Iris-recognition study confirms superior performance in large database applications
DECEMBER 23--Iridian Technologies (Moorestown, NJ; www.iridiantech.com) has announced the results of a new iris-recognition study that further confirms false accept rates of approximately 1 in 1 million in extremely large enrollment databases.
DECEMBER 23--Iridian Technologies (Moorestown, NJ; www.iridiantech.com) has announced the results of a new iris-recognition study, based on 983 million matches, that further confirms false accept rates of approximately one in 1 million in extremely large enrollment databases. Together with the low false reject rates of Iridian's imagers, these results place iris recognition as the most accurate of all biometrics.
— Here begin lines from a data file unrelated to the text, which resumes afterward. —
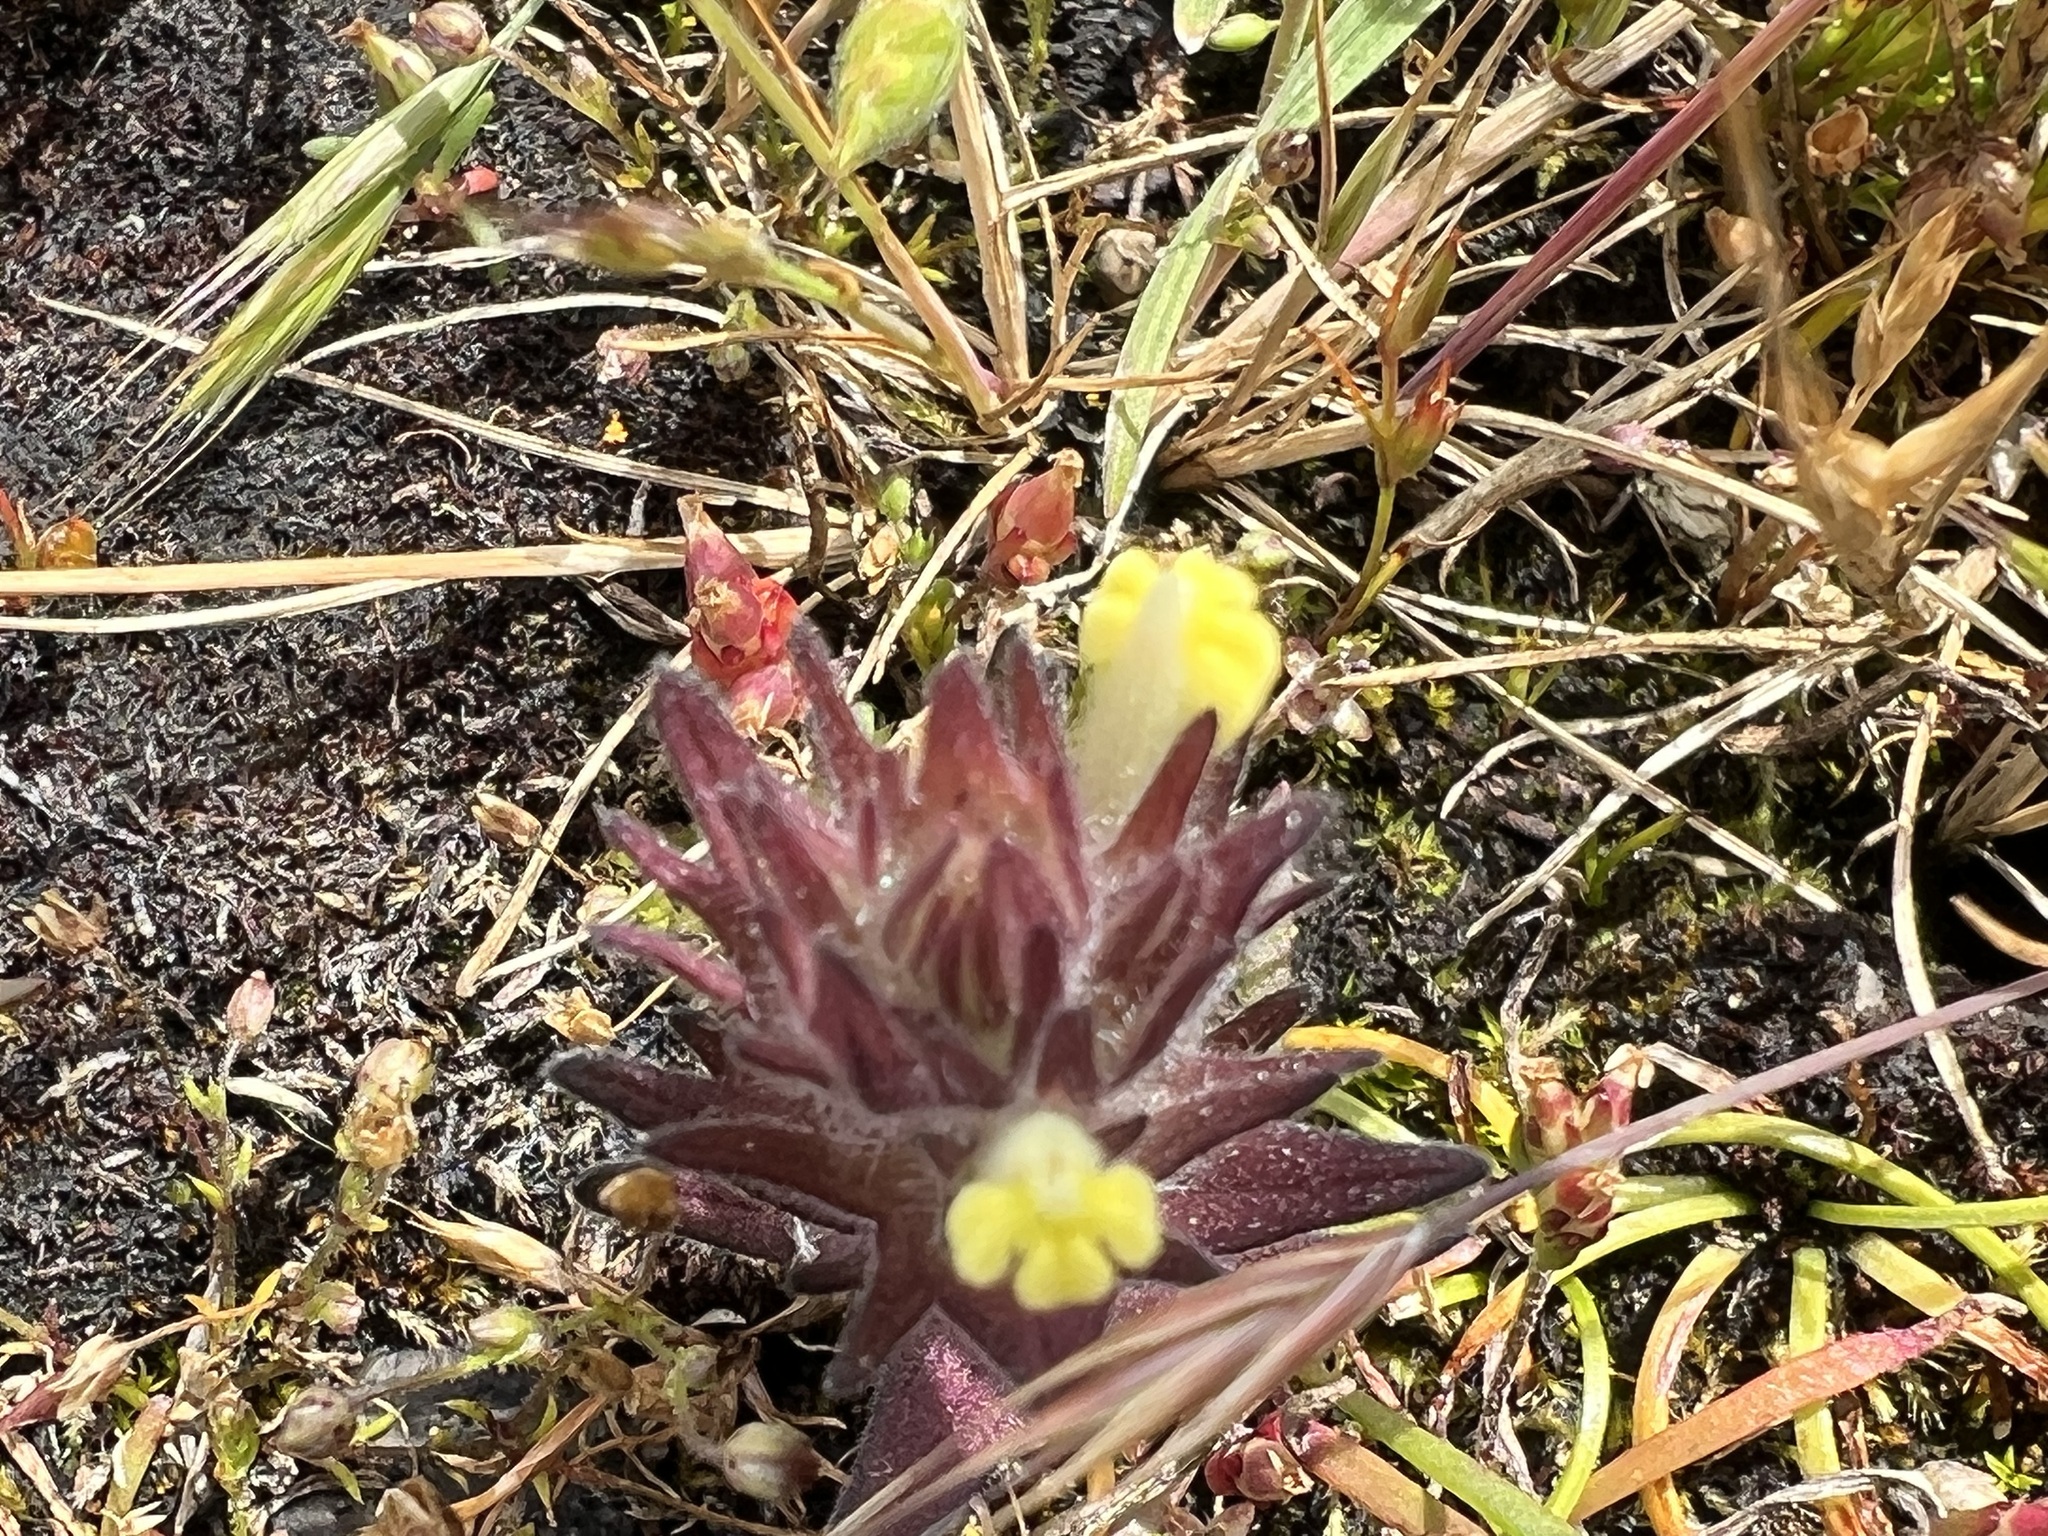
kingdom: Plantae
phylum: Tracheophyta
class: Magnoliopsida
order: Lamiales
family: Orobanchaceae
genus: Castilleja
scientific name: Castilleja victoriae
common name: Victoria paintbrush
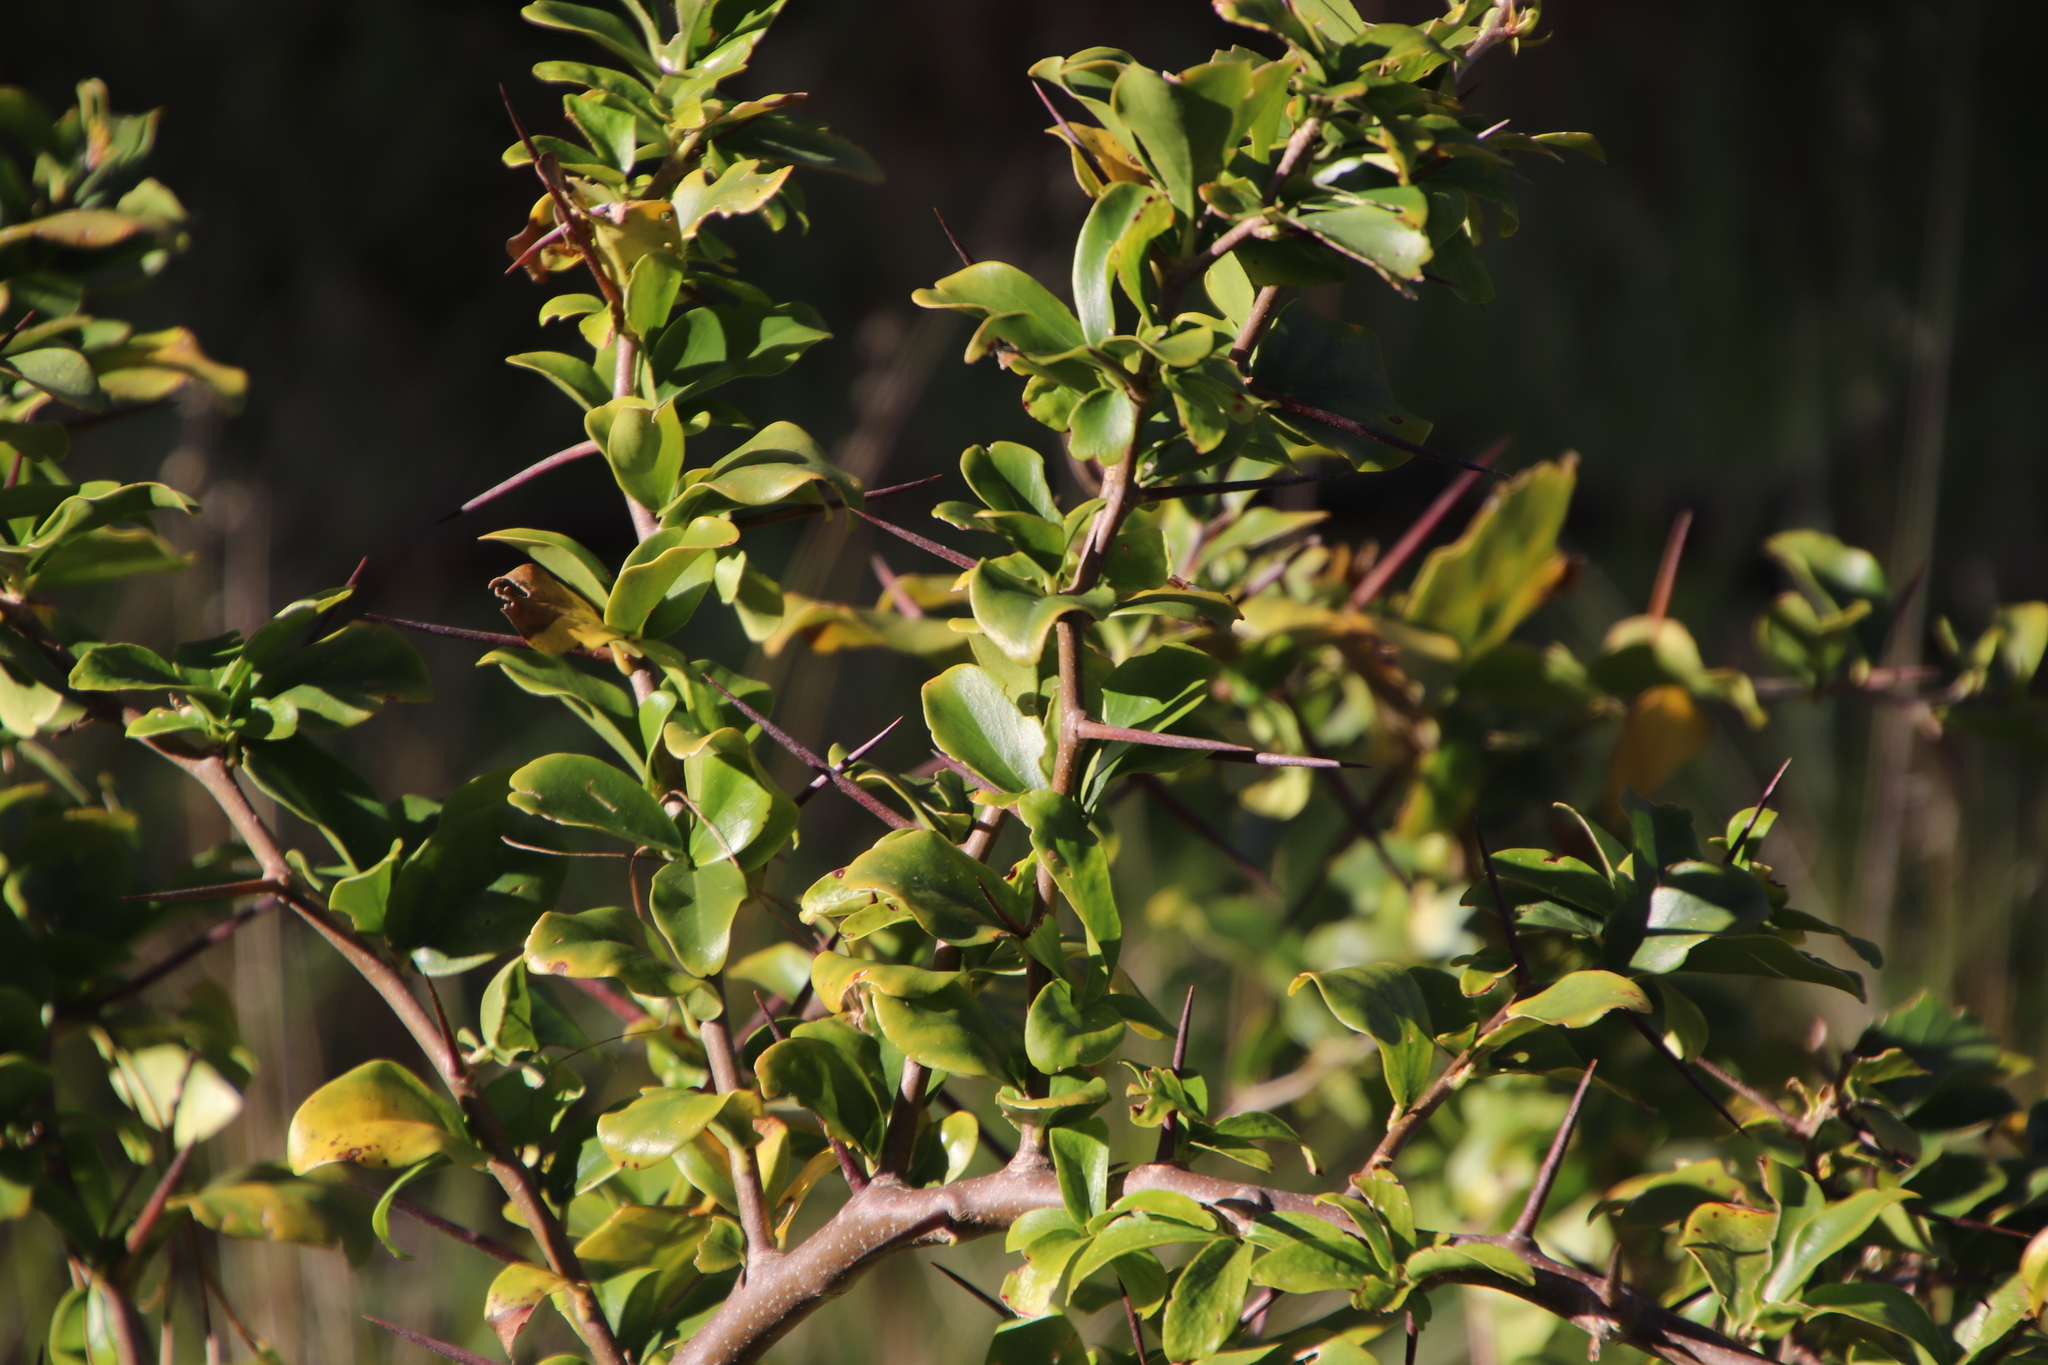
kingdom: Plantae
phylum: Tracheophyta
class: Magnoliopsida
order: Solanales
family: Solanaceae
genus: Lycium
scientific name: Lycium ferocissimum
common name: African boxthorn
The anonymous study was conducted by Iridian and was based on nearly 120,000 iris templates collected from operational installations around the world that included physical access, corrections, border crossings, and other applications. These templates were used in a "probe vs. target" match scenario to generate an imposter distribution composed of 983,726,000 matches. With this large number of samples it was possible to determine the false accept rate for large database applications without relying on statistical modeling of the distribution.
"Private and public sector organizations responsible for border crossing, simplified passenger travel, and national identity programs have been clamoring for detailed iris recognition performance metrics when dealing with databases numbering in the millions of records," said Jim Cambier, vice president of research for Iridian Technologies. "These results support Iridian's long-held statistical projection of false accept rates of 1 in 1 million. Because those estimated error rates are orders of magnitude better than all other biometrics, iris recognition has achieved the reputation of most accurate biometric. These low false accept rates enable one-to-many or one-to-all identification applications and detection of duplicate enrollments."
False accept rates for iris recognition have been measured regularly on ever-larger database sizes since 1996. Previously false accept estimates were obtained by compiling imposter distributions composed of up to 9.1 million matches, fitting a binomial model to these distributions, and predicting operational false accept performance from the "best fit" binomial distributions.